PS: In some internal discussions we decided that a nice long term solution would be to merge the fusing nodes instead in the preparation step (by creating an instruction bundle and merging the ScheduleDAG nodes). However merging nodes after creating the scheduling DAG turns out to be tricky because the existing code expects a fixed number of SUnits, we would need to update or recompute the topological ordering, etc. So to get this specific problem under control I found adding edges to root nodes a robust and simpler solution for now.

atrick edited edge metadata.Sep 28 2016, 10:01 PM

Marking a DAG node as "dead" for the purpose of scheduling should be an easy thing to do, relative to supporting instruction bundles. But adding the extra DAG edges is also a fine solution, just not quite as direct.

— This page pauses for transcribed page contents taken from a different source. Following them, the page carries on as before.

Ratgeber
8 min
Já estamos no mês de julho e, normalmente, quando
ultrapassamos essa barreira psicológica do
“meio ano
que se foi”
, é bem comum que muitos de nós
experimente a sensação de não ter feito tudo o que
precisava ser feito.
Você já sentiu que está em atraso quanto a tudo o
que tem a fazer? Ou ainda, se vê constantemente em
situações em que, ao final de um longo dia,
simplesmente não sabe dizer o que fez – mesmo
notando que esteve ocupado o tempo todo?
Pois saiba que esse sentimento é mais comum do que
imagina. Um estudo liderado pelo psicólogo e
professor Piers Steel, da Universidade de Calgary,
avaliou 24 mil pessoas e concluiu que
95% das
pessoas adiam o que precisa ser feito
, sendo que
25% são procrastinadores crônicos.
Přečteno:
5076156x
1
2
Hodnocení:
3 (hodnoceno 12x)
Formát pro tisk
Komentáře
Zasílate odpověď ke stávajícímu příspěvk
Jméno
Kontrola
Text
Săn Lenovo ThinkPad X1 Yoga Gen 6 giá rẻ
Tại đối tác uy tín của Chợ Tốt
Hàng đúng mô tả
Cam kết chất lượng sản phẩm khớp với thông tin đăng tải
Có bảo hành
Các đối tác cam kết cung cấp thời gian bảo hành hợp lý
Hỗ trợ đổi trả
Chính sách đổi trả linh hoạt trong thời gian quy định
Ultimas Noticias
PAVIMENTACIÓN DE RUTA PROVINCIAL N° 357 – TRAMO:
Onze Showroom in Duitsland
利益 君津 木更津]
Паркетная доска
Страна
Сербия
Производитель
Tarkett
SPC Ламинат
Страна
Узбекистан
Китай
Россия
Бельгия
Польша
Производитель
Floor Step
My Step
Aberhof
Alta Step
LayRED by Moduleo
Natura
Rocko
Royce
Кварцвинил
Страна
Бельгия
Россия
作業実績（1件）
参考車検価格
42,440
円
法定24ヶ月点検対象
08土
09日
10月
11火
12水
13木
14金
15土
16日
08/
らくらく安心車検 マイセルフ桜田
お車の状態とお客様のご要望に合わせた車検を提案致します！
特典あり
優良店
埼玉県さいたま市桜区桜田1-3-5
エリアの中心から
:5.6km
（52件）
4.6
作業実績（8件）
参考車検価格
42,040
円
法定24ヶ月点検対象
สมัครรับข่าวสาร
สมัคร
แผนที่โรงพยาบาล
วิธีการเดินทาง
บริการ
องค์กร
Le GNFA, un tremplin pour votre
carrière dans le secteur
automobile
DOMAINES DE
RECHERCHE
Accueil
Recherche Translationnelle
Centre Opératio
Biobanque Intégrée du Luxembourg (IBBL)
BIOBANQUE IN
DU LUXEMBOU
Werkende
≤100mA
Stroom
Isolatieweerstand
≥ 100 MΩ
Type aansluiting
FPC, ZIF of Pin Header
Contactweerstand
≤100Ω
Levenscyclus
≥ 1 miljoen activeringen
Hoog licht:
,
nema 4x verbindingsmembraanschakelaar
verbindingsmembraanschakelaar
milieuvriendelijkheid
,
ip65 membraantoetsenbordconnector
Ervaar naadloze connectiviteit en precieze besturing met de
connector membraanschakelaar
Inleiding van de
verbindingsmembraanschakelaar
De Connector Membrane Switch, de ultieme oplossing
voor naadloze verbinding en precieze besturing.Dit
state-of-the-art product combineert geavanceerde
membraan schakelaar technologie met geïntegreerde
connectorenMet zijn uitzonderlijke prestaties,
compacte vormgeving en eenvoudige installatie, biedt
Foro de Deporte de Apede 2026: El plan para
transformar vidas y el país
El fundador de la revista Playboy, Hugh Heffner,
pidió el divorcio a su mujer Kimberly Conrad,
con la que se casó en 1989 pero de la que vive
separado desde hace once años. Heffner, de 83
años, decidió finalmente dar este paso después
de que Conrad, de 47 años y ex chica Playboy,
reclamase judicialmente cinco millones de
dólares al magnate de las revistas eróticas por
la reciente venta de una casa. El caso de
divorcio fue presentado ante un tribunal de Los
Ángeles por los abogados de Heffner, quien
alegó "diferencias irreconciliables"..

MatzeB updated this revision to Diff 73369.Oct 3 2016, 4:14 PM
MatzeB edited edge metadata.

Update the patch so that addFusionEdges() does not walk over all edges in the graph anymore. (Just all nodes and the predecessors edges of ExitSU now).

Doesn't this force macro fusion for all targets/subtargets? If we wanted to do that, we wouldn't need the cluster edge and scheduler heuristic anymore. Shouldn't there be a TII->forceMacroFusion() option?

Doesn't this force macro fusion for all targets/subtargets? If we wanted to do that, we wouldn't need the cluster edge and scheduler heuristic anymore. Shouldn't there be a TII->forceMacroFusion() option?

If the target doesn't implement TII::shouldScheduleAdjacent() then no fusion will happen. Of course this commit forces fusion to be respected even in the presence of possible stalls in the scheduling model. This is a switch of priorities and indeed does not allow you any more to insert the macrofusion check at any place in the heuristic (the scheduling model/stalls aren't part of that heuristic either so I couldn't just move the cluster edge heuristic to an earlier place in tryCandidate() so I went this route).

Do you think a TII->forceMacroFusion() hook is necessary? Currently the only targets implementing shouldScheduleAdjacent() are X86 and AArch64 and they should both prefer fusion over reported stalls, making the cluster/weak solution untested/dead code.

On x86 it's meant to be a heuristic. If you think all subtargets should instead force macro-fusion before scheduling (and have benchmarks to prove it) then we should delete the code that implements the heuristic.

On x86 it's meant to be a heuristic. If you think all subtargets should instead force macro-fusion before scheduling (and have benchmarks to prove it) then we should delete the code that implements the heuristic.

My experience has been that this mostly matters/changes the outcome when scheduling top-down, which currently happens only in the PostRAScheduler. The combination of PostRAScheduling and MacroOpFusion enabled only seems to happen in the BtVer2/Jaguar scheduling model at the moment for which I have no hardware to test. So I have no good way of benchmarking this (but also no indication why this would ever be good as a heuristic).

Anyway I to keep the possibility of weak edges, I'd add make shouldScheduleAdjacent() return an enum value to indicate whether weak/hard edges should be used. I'll update that in the next days.

MatzeB abandoned this revision.Jul 19 2017, 4:16 PM

This is out of date. Nowadays targets can decide themselfes whether they want post-ra fusion by overriding TaretPassConfig::createPostMachineScheduler() and adding a dag mutation there.